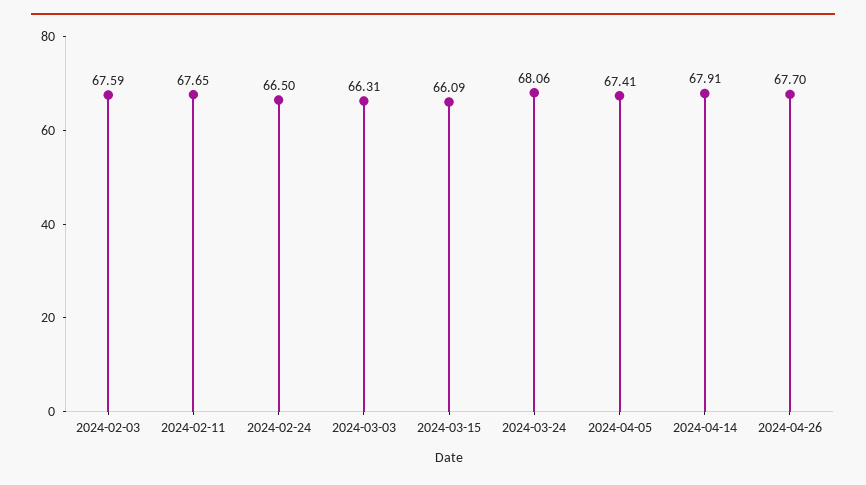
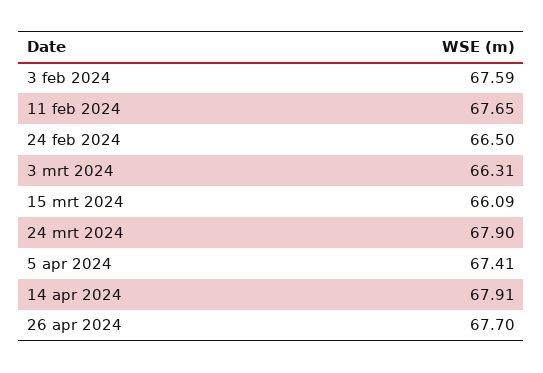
  {
    "2024-02-03": 67.59,
    "2024-02-11": 67.65,
    "2024-02-24": 66.5,
    "2024-03-03": 66.31,
    "2024-03-15": 66.09,
-   "2024-03-24": 68.06,
+   "2024-03-24": 67.9,
    "2024-04-05": 67.41,
    "2024-04-14": 67.91,
    "2024-04-26": 67.7
  }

..........

→ Work to be completed
Output the entries verbatim, skipping images.

→ Exercise answer
  {
    "2024-02-03": 67.59,
    "2024-02-11": 67.65,
    "2024-02-24": 66.5,
    "2024-03-03": 66.31,
    "2024-03-15": 66.09,
-   "2024-03-24": 68.06,
+   "2024-03-24": 67.9,
    "2024-04-05": 67.41,
    "2024-04-14": 67.91,
    "2024-04-26": 67.7
  }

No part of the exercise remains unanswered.